HSIL Limited, India’s leading packaging and building products manufacturing company, has announced its financial results for the third quarter ended on December 31, 2020.
Total income for the third quarter of FY2021 was Rs 548 crore compared to Rs 494 crore in the same quarter last year, a growth of 10.8 percent on a Y-o-Y basis. Despite the ongoing Covid-19 crisis, sales rebounded successively in the third quarter driven by improved average realizations, improved product mix, and a strong recovery in volumes underpinned by robust demand from the alcoholic beverage industry. Packaging products reported revenue from operations of Rs 361 crore, a growth of 15.2 percent on a Y-o-Y basis while building products reported revenue from operations of Rs 179 crore, a growth of 29.8 percent on a Y-o-Y basis.
HSIL reported an EBITDA of Rs101 crore with EBITDA margins improving to 18.4 percent as compared to 15.0 percent in Q3FY2020. The margin improvement was driven by improved capacity utilization levels coupled with optimized sourcing of key raw materials. Adjusted PAT margins were 6.6 percent in Q3 FY2021 as compared to 3.2 percent in Q3 FY2020 and 5.0 percent in Q2 FY2021. The income tax writebacks of Rs 14.7 crore in Q2 FY2021 resulted in higher profit after tax during that period.
During the quarter, company also completed the buy-back of 7.59 million shares for an amount aggregating to Rs 63.9 crore. The company has utilized 91.32 percent of the maximum buy back size excluding the transaction costs, as per regulatory provisions.
In packaging products, sales recovered very well with volumes driven largely by the beer, food & beverage industry. Due to optimized sourcing of key raw materials and higher capacity utilization, EBIT margins improved to 17.6 percent in Q3 FY2021 from 14.2 percent in Q3 FY2020. During the quarter, 46 new products were developed, and 13 new products were also commercialized. In building products, post Covid-19 lockdowns, all the plants are now operational and the capacity utilization levels have improved sequentially.
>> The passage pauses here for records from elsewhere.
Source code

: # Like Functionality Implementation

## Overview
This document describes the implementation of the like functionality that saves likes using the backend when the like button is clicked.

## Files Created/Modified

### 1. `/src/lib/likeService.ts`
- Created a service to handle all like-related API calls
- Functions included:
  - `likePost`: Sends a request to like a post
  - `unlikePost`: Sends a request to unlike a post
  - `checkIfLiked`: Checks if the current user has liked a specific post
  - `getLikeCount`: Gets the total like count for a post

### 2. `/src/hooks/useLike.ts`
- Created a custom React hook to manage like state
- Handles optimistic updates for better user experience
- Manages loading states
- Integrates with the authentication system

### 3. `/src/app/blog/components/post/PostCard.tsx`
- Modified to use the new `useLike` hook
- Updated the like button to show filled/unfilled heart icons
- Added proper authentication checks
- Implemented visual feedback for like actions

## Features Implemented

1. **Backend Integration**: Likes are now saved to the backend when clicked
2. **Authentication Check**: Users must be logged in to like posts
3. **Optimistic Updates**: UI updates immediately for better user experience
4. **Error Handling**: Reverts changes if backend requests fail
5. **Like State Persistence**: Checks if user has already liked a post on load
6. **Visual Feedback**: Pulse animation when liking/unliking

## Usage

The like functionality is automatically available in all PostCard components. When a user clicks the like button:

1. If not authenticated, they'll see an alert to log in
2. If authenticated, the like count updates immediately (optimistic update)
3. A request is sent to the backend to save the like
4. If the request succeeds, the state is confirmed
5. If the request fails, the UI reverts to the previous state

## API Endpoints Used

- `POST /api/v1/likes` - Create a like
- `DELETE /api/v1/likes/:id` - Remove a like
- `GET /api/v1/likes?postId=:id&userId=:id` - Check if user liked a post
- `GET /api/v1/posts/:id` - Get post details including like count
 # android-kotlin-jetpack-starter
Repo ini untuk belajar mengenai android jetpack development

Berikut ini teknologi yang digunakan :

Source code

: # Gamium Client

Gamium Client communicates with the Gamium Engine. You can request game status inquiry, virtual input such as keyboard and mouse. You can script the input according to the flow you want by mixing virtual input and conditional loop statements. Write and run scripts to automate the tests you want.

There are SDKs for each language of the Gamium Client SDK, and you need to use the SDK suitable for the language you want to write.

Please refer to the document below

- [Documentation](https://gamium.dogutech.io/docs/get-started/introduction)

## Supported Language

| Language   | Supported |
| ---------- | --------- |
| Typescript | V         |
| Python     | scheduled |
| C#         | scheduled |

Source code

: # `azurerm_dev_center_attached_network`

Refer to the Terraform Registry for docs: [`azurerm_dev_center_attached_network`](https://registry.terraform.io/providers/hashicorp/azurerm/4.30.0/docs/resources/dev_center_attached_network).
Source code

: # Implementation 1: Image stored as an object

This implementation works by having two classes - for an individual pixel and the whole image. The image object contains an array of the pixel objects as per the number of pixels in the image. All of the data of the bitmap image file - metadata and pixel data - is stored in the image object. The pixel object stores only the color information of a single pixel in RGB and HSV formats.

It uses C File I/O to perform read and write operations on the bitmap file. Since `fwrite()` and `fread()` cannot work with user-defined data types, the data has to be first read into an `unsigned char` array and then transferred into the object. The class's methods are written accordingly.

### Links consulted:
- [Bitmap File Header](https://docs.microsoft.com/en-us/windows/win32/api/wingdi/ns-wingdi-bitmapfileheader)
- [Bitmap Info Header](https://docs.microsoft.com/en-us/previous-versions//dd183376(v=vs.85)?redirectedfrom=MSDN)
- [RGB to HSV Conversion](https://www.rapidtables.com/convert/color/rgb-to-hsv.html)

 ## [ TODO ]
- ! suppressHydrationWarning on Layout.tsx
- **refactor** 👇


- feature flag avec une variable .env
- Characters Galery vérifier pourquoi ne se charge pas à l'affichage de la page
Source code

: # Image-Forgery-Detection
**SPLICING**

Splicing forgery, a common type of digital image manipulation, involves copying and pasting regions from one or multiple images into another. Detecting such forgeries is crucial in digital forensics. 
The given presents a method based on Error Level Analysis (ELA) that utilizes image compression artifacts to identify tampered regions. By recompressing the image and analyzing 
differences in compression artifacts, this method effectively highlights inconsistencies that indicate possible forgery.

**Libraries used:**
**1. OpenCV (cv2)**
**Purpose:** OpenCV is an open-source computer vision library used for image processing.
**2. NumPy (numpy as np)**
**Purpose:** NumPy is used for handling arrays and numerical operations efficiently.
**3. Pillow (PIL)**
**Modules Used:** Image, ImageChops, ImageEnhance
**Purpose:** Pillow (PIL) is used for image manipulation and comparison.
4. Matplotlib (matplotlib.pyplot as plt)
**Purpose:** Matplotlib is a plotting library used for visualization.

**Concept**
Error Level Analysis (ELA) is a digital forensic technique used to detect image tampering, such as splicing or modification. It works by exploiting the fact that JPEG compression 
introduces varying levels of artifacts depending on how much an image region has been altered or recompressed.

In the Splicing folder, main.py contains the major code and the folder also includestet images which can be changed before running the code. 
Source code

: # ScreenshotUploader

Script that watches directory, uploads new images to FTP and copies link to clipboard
HSIL maintained its focus on packaging products business and the segment saw sales volumes growth during the quarter, reflecting consumers’ preference for quality and sustainable packaging alternatives. The company also aligned its operations to navigate successfully in the challenging environment and was able to generate strong results with the expectation of benefiting from operational efficiencies and cost reduction efforts in the longer run.
Commenting on the quarterly results, Sandip Somany, Vice Chairman and Managing Director, HSIL Limited, said, “For the quarter under review, HSIL Limited has delivered excellent results on the back of higher capacity utilization, operational efficiency, and cost optimization measures resulting in resilient margins. Our glass business continues to accelerate, while building products division reported another strong quarter of sustained growth.”
Given the strong demand and better opportunities in the glass packaging market, the company plans to invest Rs 220 crore to manufacture high margin specialty glass with a manufacturing capacity of 150 tonnes per day which will be completed within the next 15 months.